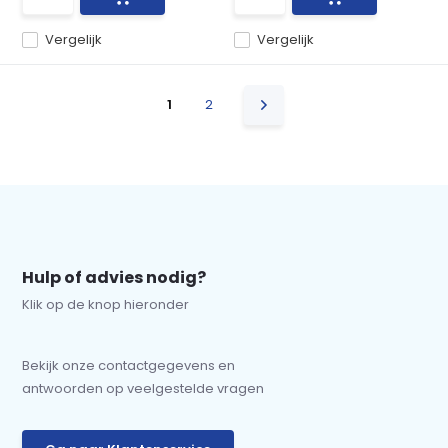
Vergelijk
Vergelijk
1
2
Hulp of advies nodig?
Klik op de knop hieronder
Bekijk onze contactgegevens en
antwoorden op veelgestelde vragen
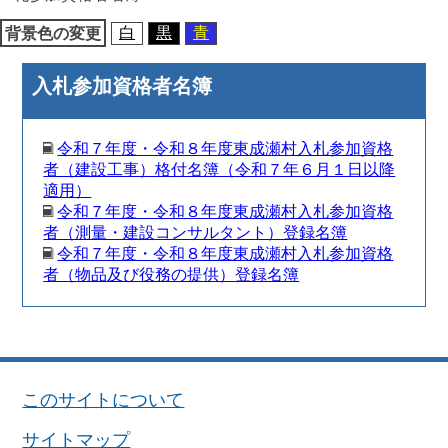
動
白
黒
青
背景色の変更
入札参加資格者名簿
令和７年度・令和８年度東成瀬村入札参加資格
者（建設工事）格付名簿（令和７年６月１日以降
適用）
令和７年度・令和８年度東成瀬村入札参加資格
者（測量・建設コンサルタント）登録名簿
令和７年度・令和８年度東成瀬村入札参加資格
者（物品及び役務の提供）登録名簿
このサイトについて
サイトマップ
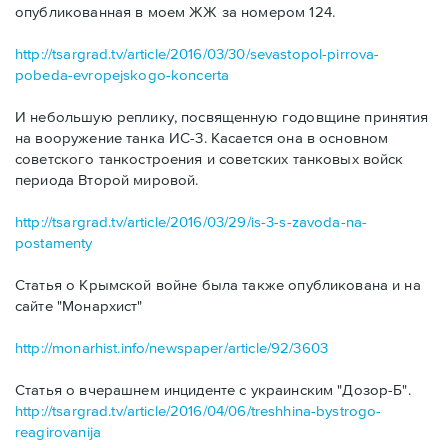
опубликованная в моем ЖЖ за номером 124.
http://tsargrad.tv/article/2016/03/30/sevastopol-pirrova-
pobeda-evropejskogo-koncerta
И небольшую реплику, посвященную годовщине принятия
на вооружение танка ИС-3. Касается она в основном
советского танкостроения и советских танковых войск
периода Второй мировой.
http://tsargrad.tv/article/2016/03/29/is-3-s-zavoda-na-
postamenty
Статья о Крымской войне была также опубликована и на
сайте "Монархист"
http://monarhist.info/newspaper/article/92/3603
Статья о вчерашнем инциденте с украинским "Дозор-Б".
http://tsargrad.tv/article/2016/04/06/treshhina-bystrogo-
reagirovanija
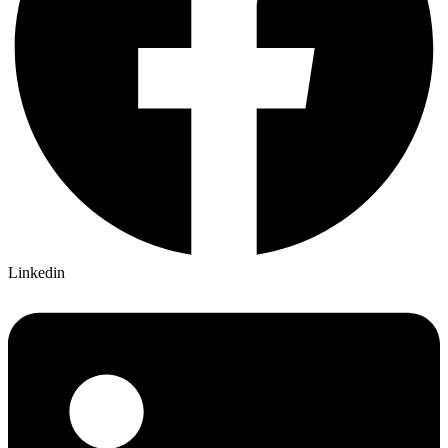
Linkedin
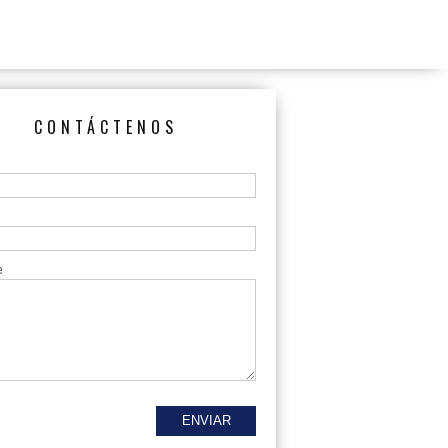
CONTÁCTENOS
e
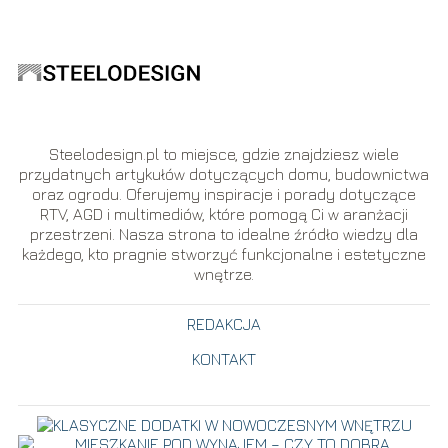
Steelodesign.pl to miejsce, gdzie znajdziesz wiele
przydatnych artykułów dotyczących domu, budownictwa
oraz ogrodu. Oferujemy inspiracje i porady dotyczące
RTV, AGD i multimediów, które pomogą Ci w aranżacji
przestrzeni. Nasza strona to idealne źródło wiedzy dla
każdego, kto pragnie stworzyć funkcjonalne i estetyczne
wnętrze.
REDAKCJA
KONTAKT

**********

### Problem requirements:
Every line of the listing that includes the word "登録名簿" belongs in the answer.

### Solution below:
者（測量・建設コンサルタント）登録名簿
者（物品及び役務の提供）登録名簿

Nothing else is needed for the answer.